Data shown:
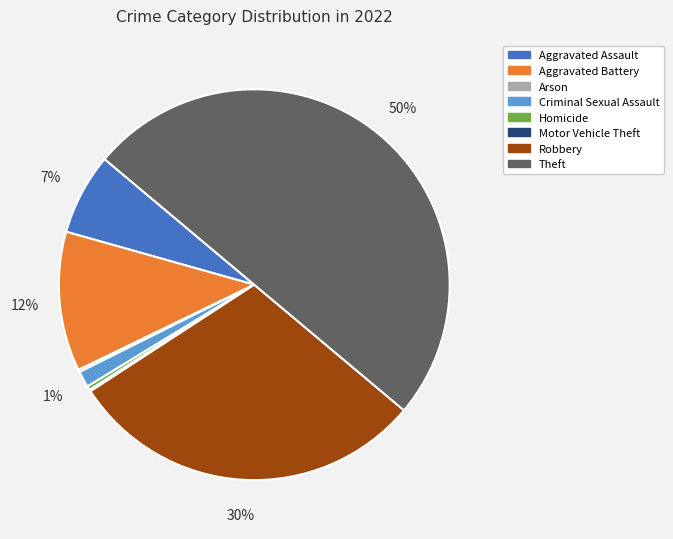

To the nearest percent, what is the average slice percentage?

12%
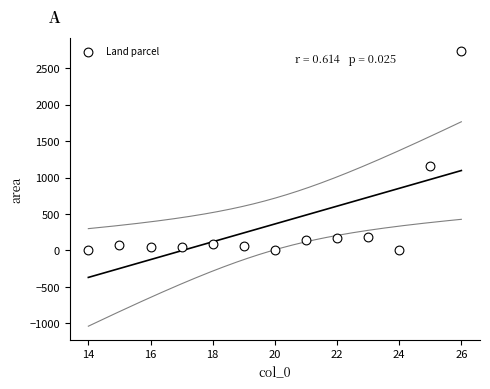

What Y value in the scatter plot is closest to 1367?

1159.0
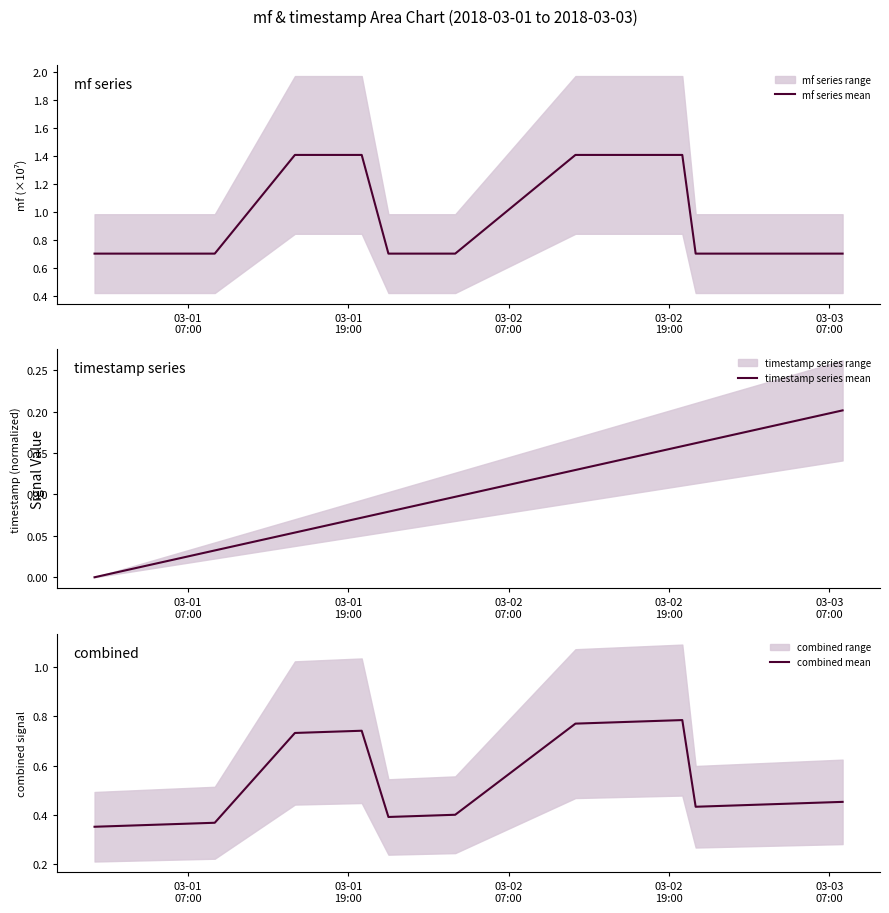

What is the lowest value of the mf series mean series?

0.7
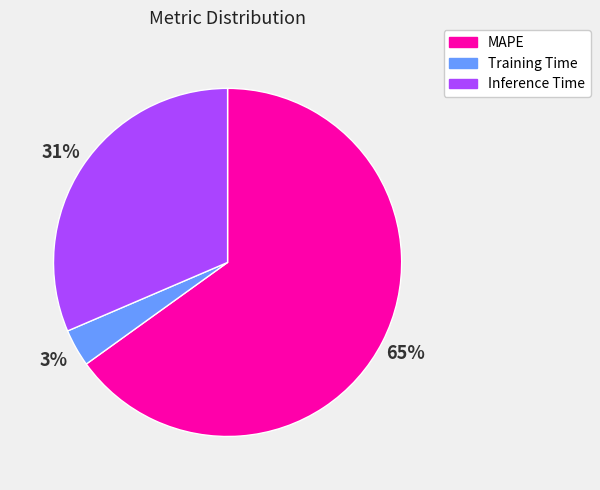

Does Inference Time account for over 50% of the chart?

No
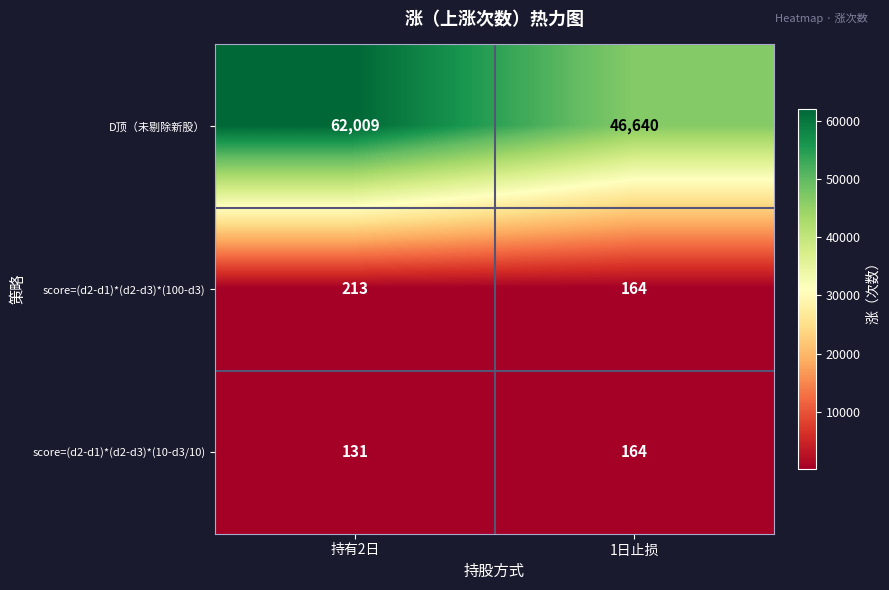

At which category is the sum across all series the highest?

持有2日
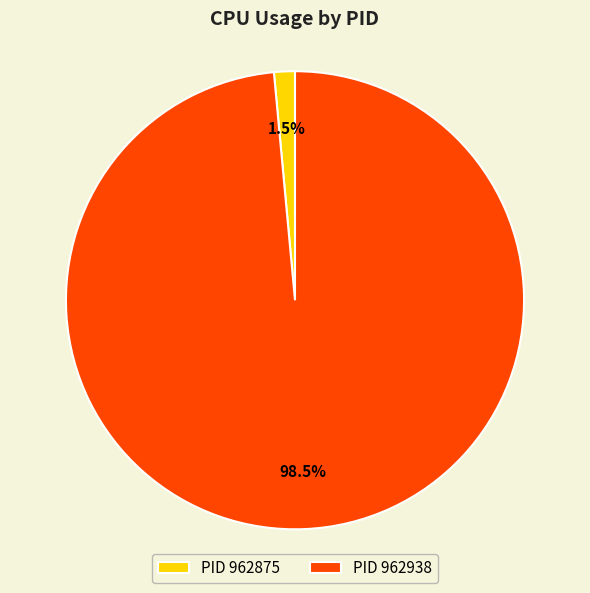

How many slices are in this pie chart?

2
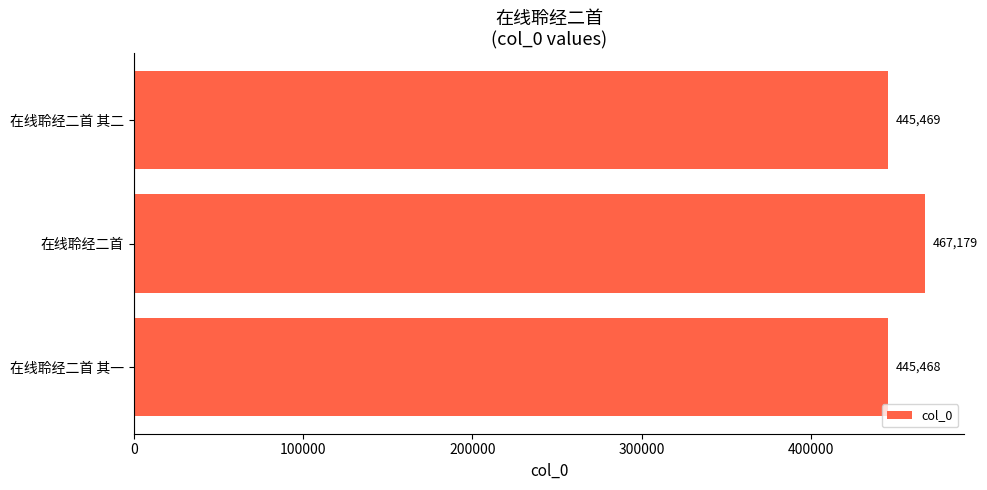

What is the sum of the values at 在线聆经二首 and 在线聆经二首 其二?

912648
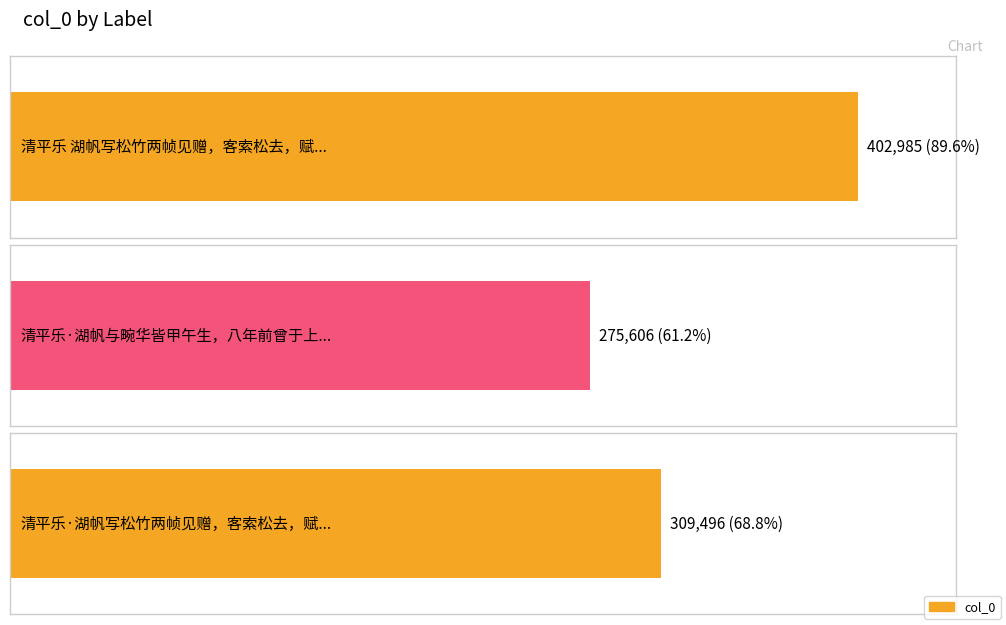

How many categories are shown in the chart?

3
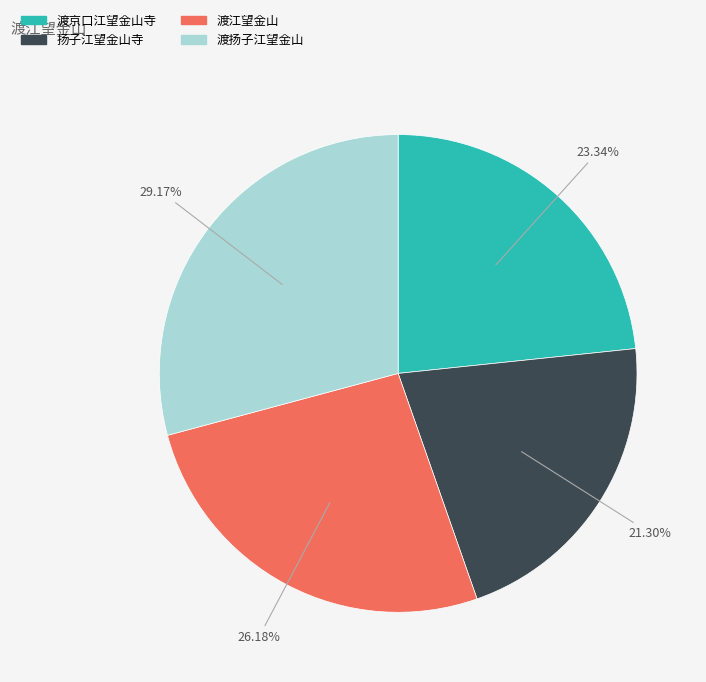

Does 渡扬子江望金山 represent more than half of the total?

No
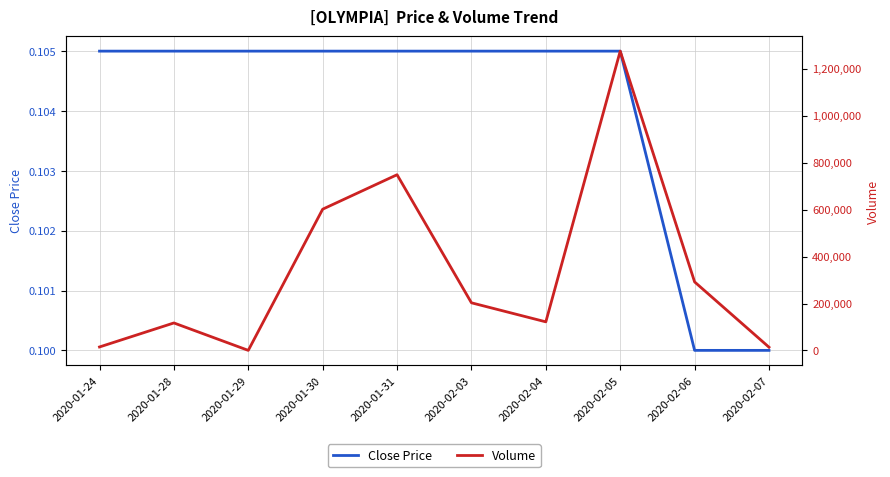

What is the minimum value shown in the chart?

0.1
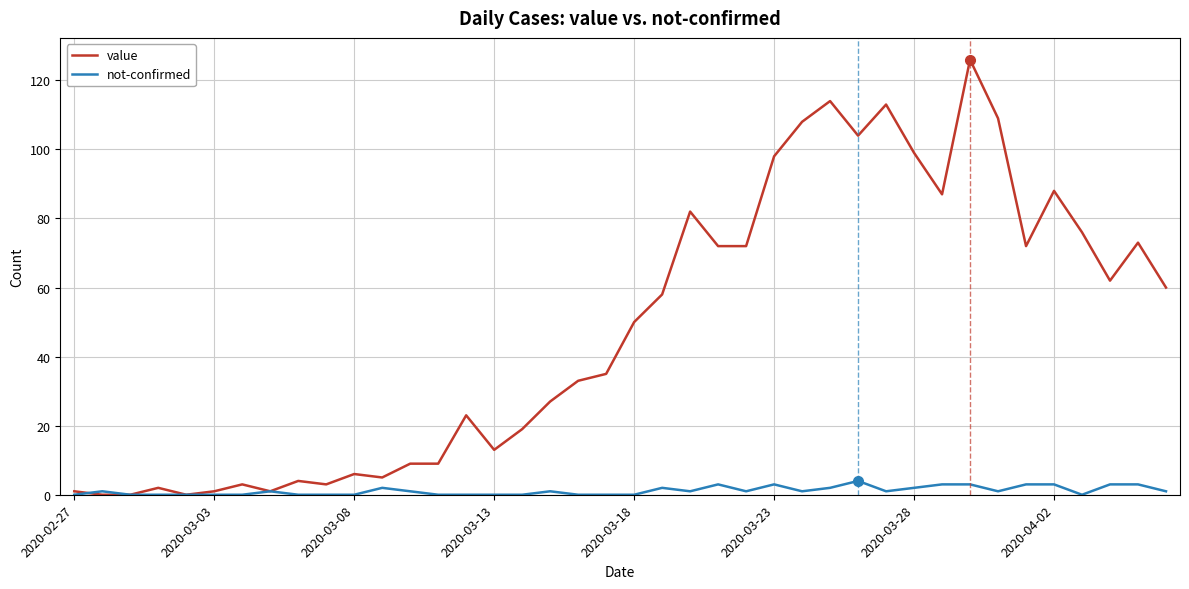

Which series has the largest total across all categories?

value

Work order:
Reproduce the records above verbatim, omitting the pictures.

Answer for the task:
To the nearest percent, what is the average slice percentage?

12%

What Y value in the scatter plot is closest to 1367?

1159.0

What is the lowest value of the mf series mean series?

0.7

Does Inference Time account for over 50% of the chart?

No

At which category is the sum across all series the highest?

持有2日

How many slices are in this pie chart?

2

What is the sum of the values at 在线聆经二首 and 在线聆经二首 其二?

912648

How many categories are shown in the chart?

3

Does 渡扬子江望金山 represent more than half of the total?

No

What is the minimum value shown in the chart?

0.1

Which series has the largest total across all categories?

value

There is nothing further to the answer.